→ Задания упражнения:
1) Объясните в одном–трех предложениях, почему, согласно фрагменту о Державине, в превосходных лириках всякое слово есть мысль.
2) Отредактируйте все записи, заменив «common name» на «vernacular name» и не меняя ничего другого. Изображения в ответ не включайте.

==== Фрагмент текста ====

Определив специфику лирической поэзии, бегло сказав, что песня родилась вместе с человеком, Державин переходит к характеристике ее особенностей и опять начинает с вдохновения. "Вдохновение не что иное есть, как живое ощущение, дар неба, луч божества. Поэт в полном упоении чувств своих, разгораяся свышним оным пламенем, или, простее сказать, воображением, приходит в восторг, схватывает лиру и поет, что ему велит его сердце", — начинает поэт, уже в этих строках неизмеримо шире и свободнее трактуя идущие от античности и сохранившиеся у Феофана Прокоповича, Тредиаковского, Ломоносова, Сумарокова, Теплова представления.

"Вдохновение рождается прикосновением случая к страсти поэта, как искра в пепле, оживляясь дуновением ветра... В прямом вдохновении нет ни связи, ни холодного рассуждения; оно даже их убегает и в высоком парении своем ищет только живых, занимательных представлений. От того-то в превосходных лириках всякое слово есть мысль, всякая мысль картина, всякая картина чувство, всякое чувство выражение, то высокое, то пламенное, то сильное, или особую краску и приятность в себе имеющее" (VII, 523).

==== Записи ====

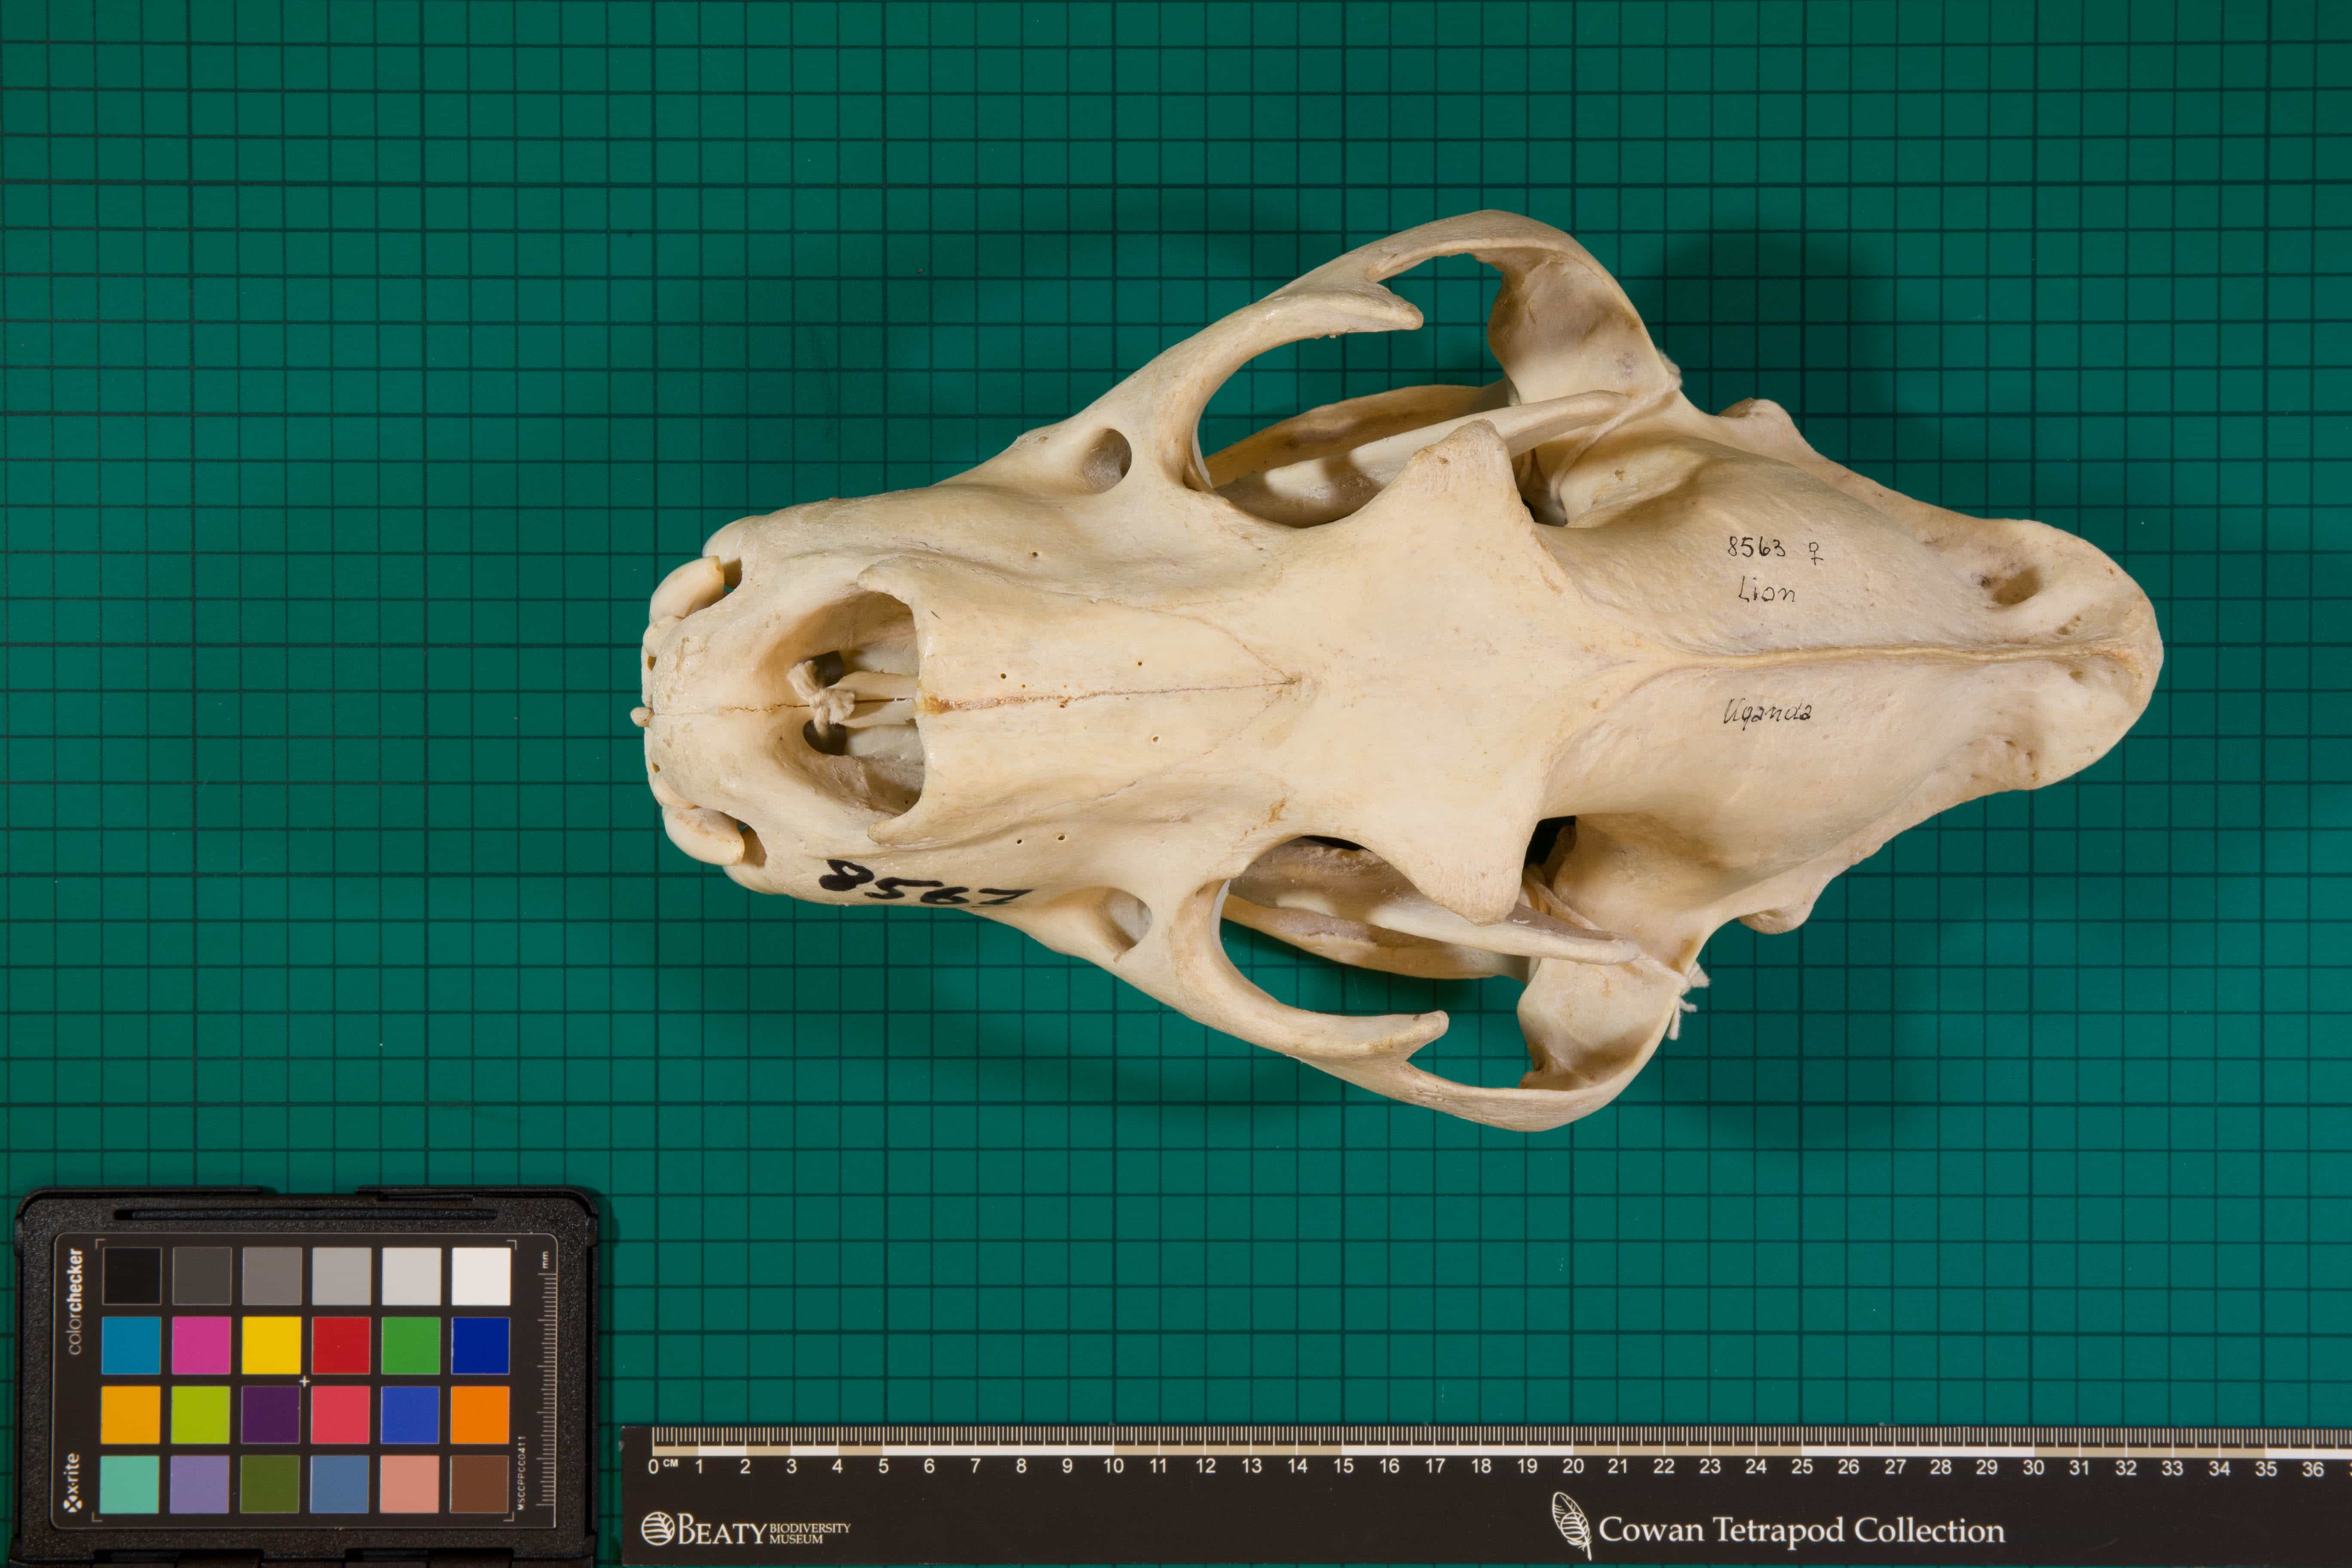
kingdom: Animalia
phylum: Chordata
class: Mammalia
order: Carnivora
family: Felidae
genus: Panthera
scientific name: Panthera leo
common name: Lion
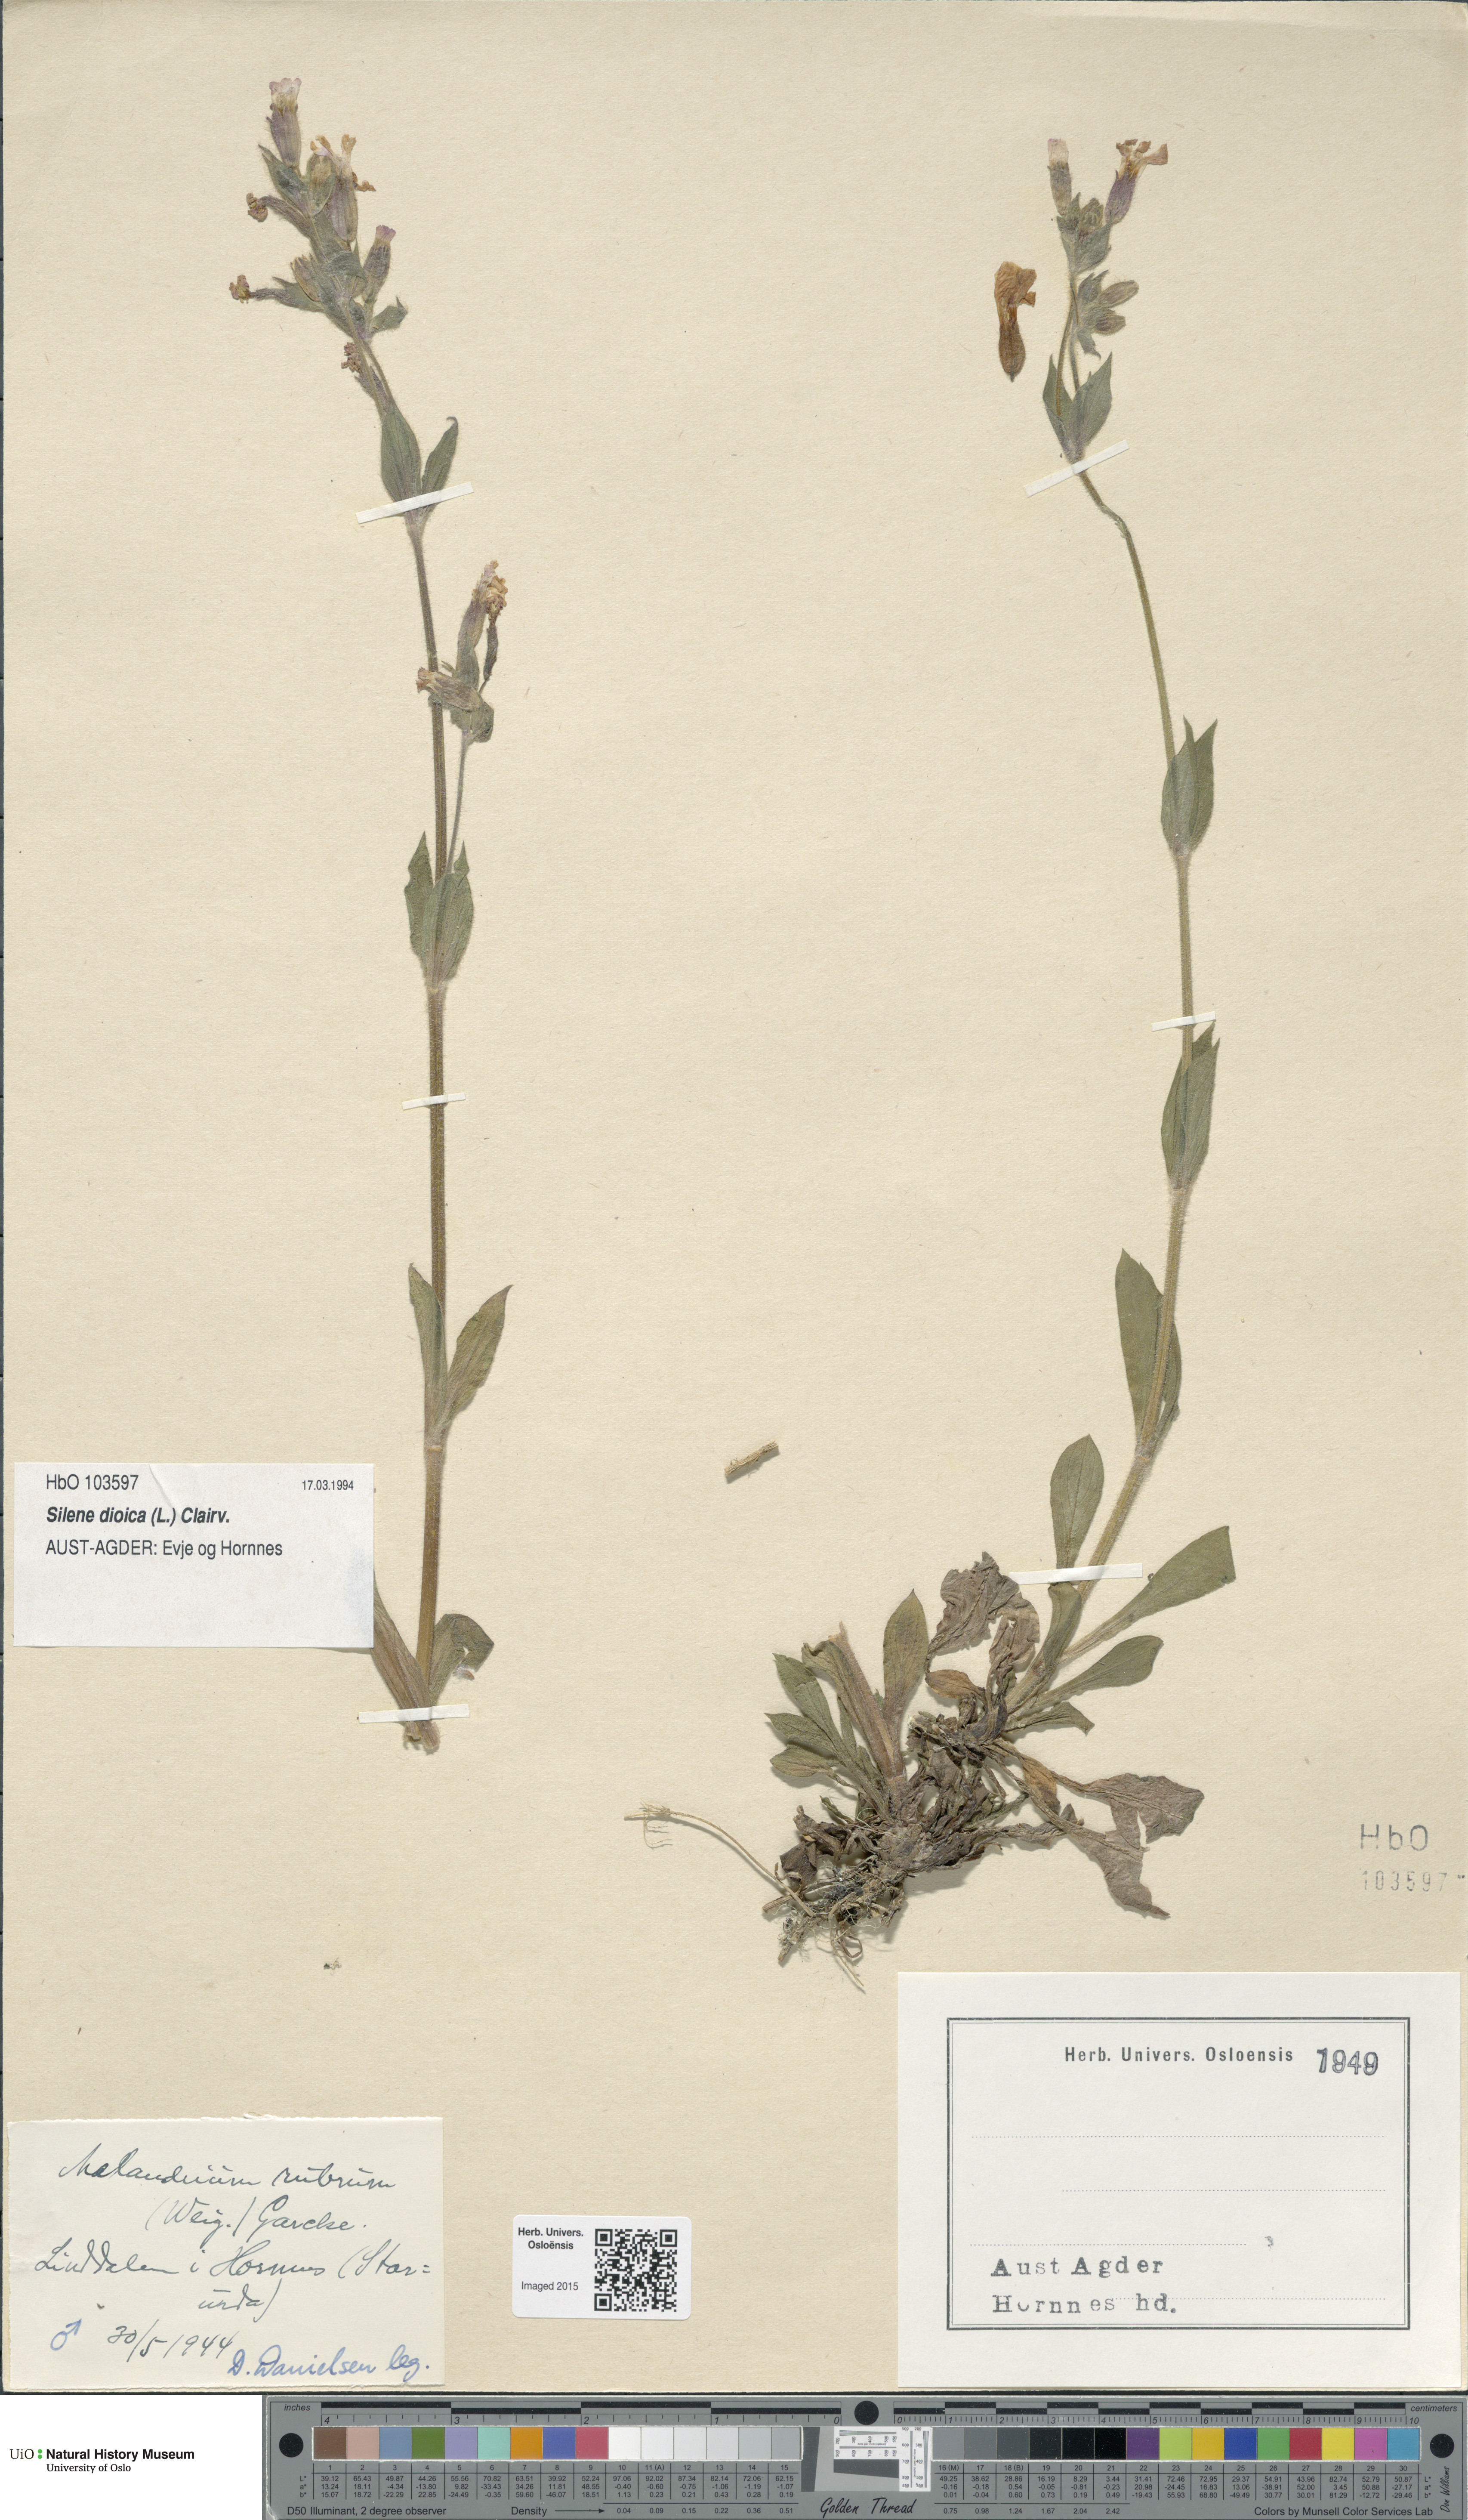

====

→ Решения упражнения:
1) В прямом вдохновении нет ни связи, ни холодного рассуждения: оно даже избегает их и в высоком парении своем ищет только живых, занимательных представлений. Отсюда в превосходных лириках всякое слово есть мысль, всякая мысль — картина, всякая картина — чувство.

2)
kingdom: Animalia
phylum: Chordata
class: Mammalia
order: Carnivora
family: Felidae
genus: Panthera
scientific name: Panthera leo
vernacular name: Lion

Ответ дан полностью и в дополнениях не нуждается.